Hey guys...need some help.

I am new to Direct TV as of yesterday...so far, VERY happy about the switch from Comcast.

I have a question about OTA antennas. My wife would like to have the only 2 channels I can tell we lost in the switch...CW(HD) and PBS(HD). What would be the best way to hook up an OTA antenna, and which would be a good one to get.

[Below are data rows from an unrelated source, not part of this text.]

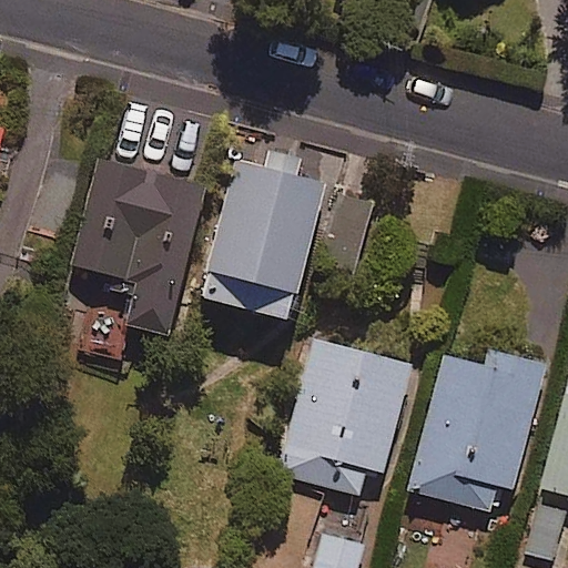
[(263,160),(239,153),(200,294),(286,318),(324,183),(295,175),(300,159),(266,149),(263,160)]
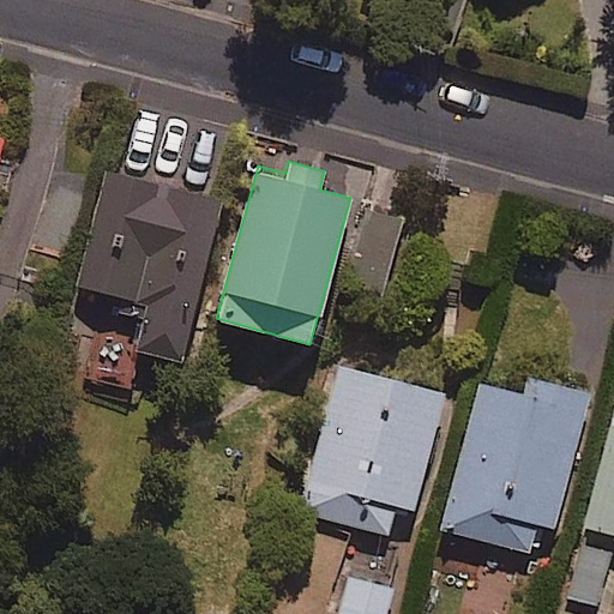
[(221,205),(106,174),(77,284),(108,293),(85,378),(126,389),(137,350),(179,362),(221,205)]
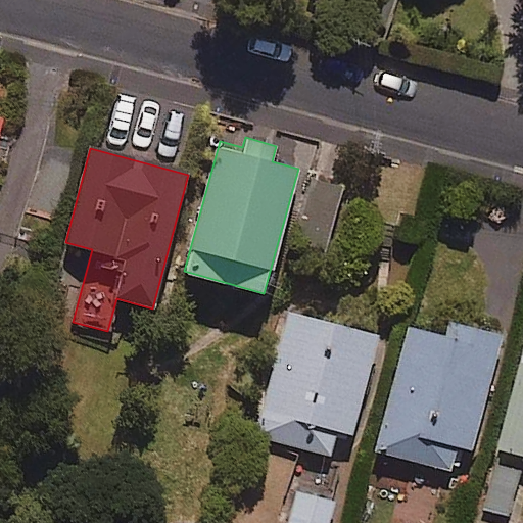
[(379,336),(289,310),(252,432),(328,455),(335,432),(349,436),(379,336)]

I have an HR20-100, but also have a HD tuner in my Sharp 52D92U...I need help.

Thanks in advance.

Alan


----------



## D1DAVE (Feb 24, 2006)

Alan, I live in old Katy far away from local stations. I first moved in my house and had no outside antenna so I used a set of rabbit ears from Walmart. Beleive it or not I got most of the channels with that cheap unit. I then mounted a used Channelmaster antenna in my attic and hand adjusted it and it works great. If you can do that and run seperate cables to your receiver you will have all you need for local channel pickup plus HD broadcasts. Signals are in the 90's.
The new single wire multiswitch from DTV when available will allow one wire going to your box with a splitter ( not a good term) to figure over the air from sat if your box is compatible.


----------



## Jeff McClellan (Apr 22, 2002)

A CM 4221.


----------